On top of that, Hamas still holds weapons, still has command structures, and still has fighters who believe, very sincerely, that Israel has no right to exist. That’s why Israel’s second war aim—after bringing the hostages home—was to dismantle Hamas as a fighting force. They have not finished that job, and they know it.

 

The Hostages and the Narrative of “Israel is Losing”

A lot of pundits you see online—especially people like Douglas Macgregor, Scott Ritter, and some of the usual talking heads—keep repeating the line that “Israel has lost this war” and is collapsing from within.

That claim doesn’t hold up.

Israel has managed to secure the return of every single hostage except one. When this war began, I honestly didn’t think that was possible. The chaos in Gaza, the tunnel networks, the sheer brutality of Hamas made it seem almost inevitable that many captives would simply disappear—killed, buried, or used as human shields until the end.

Yet here we are: one hostage still unaccounted for, and even his remains may soon be recovered. That is an extraordinary outcome by any military or intelligence standard, and it is a victory no matter what the doom-mongers say.

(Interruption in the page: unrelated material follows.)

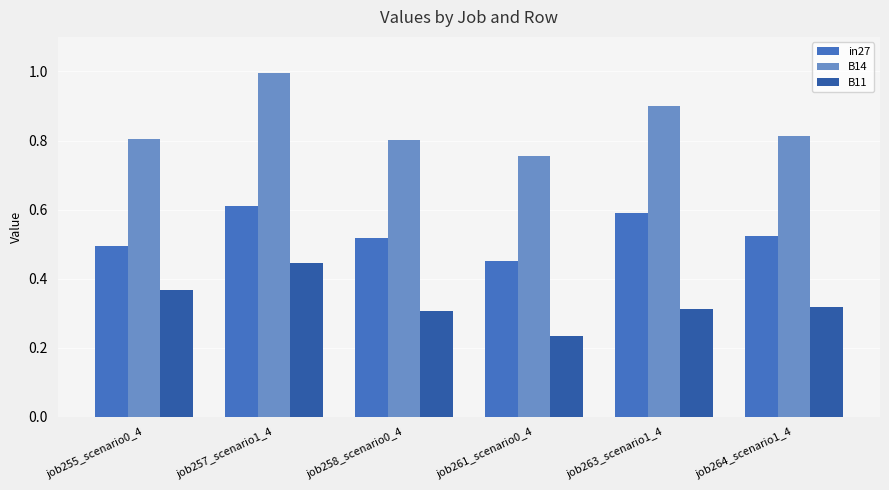

What is the difference between the highest and lowest values at job263_scenario1_4?

0.6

At the same time, Israel has been quietly preparing for the next phase. Their defensive capabilities are actually stronger now than they were on October 6th. The Iron Beam laser defense system—something the United States and Russia both struggled to make operational—is finally being fielded. It’s not science fiction anymore; it’s an actual working layer in their air-defense umbrella. That’s going to matter a lot if this war expands into a full regional conflict.

So no, Israel is not crumbling. It is bruised, deeply divided internally in some ways, but militarily more ready than at any time since the fighting began.